What needs to be done = When you write the records again, keep every line exactly as it was.

>>>

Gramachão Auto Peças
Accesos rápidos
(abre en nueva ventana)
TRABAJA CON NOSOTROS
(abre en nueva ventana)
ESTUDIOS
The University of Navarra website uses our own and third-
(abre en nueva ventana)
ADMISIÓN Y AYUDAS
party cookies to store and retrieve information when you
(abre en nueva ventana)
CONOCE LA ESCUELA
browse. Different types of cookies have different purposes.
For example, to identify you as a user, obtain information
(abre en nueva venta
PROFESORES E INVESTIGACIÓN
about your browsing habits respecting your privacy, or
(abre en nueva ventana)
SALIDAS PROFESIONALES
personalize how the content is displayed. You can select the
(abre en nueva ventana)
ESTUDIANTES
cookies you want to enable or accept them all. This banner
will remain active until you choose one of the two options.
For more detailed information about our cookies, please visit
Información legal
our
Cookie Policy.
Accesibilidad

<<<

Result of this task =
Gramachão Auto Peças
Accesos rápidos
(abre en nueva ventana)
TRABAJA CON NOSOTROS
(abre en nueva ventana)
ESTUDIOS
The University of Navarra website uses our own and third-
(abre en nueva ventana)
ADMISIÓN Y AYUDAS
party cookies to store and retrieve information when you
(abre en nueva ventana)
CONOCE LA ESCUELA
browse. Different types of cookies have different purposes.
For example, to identify you as a user, obtain information
(abre en nueva venta
PROFESORES E INVESTIGACIÓN
about your browsing habits respecting your privacy, or
(abre en nueva ventana)
SALIDAS PROFESIONALES
personalize how the content is displayed. You can select the
(abre en nueva ventana)
ESTUDIANTES
cookies you want to enable or accept them all. This banner
will remain active until you choose one of the two options.
For more detailed information about our cookies, please visit
Información legal
our
Cookie Policy.
Accesibilidad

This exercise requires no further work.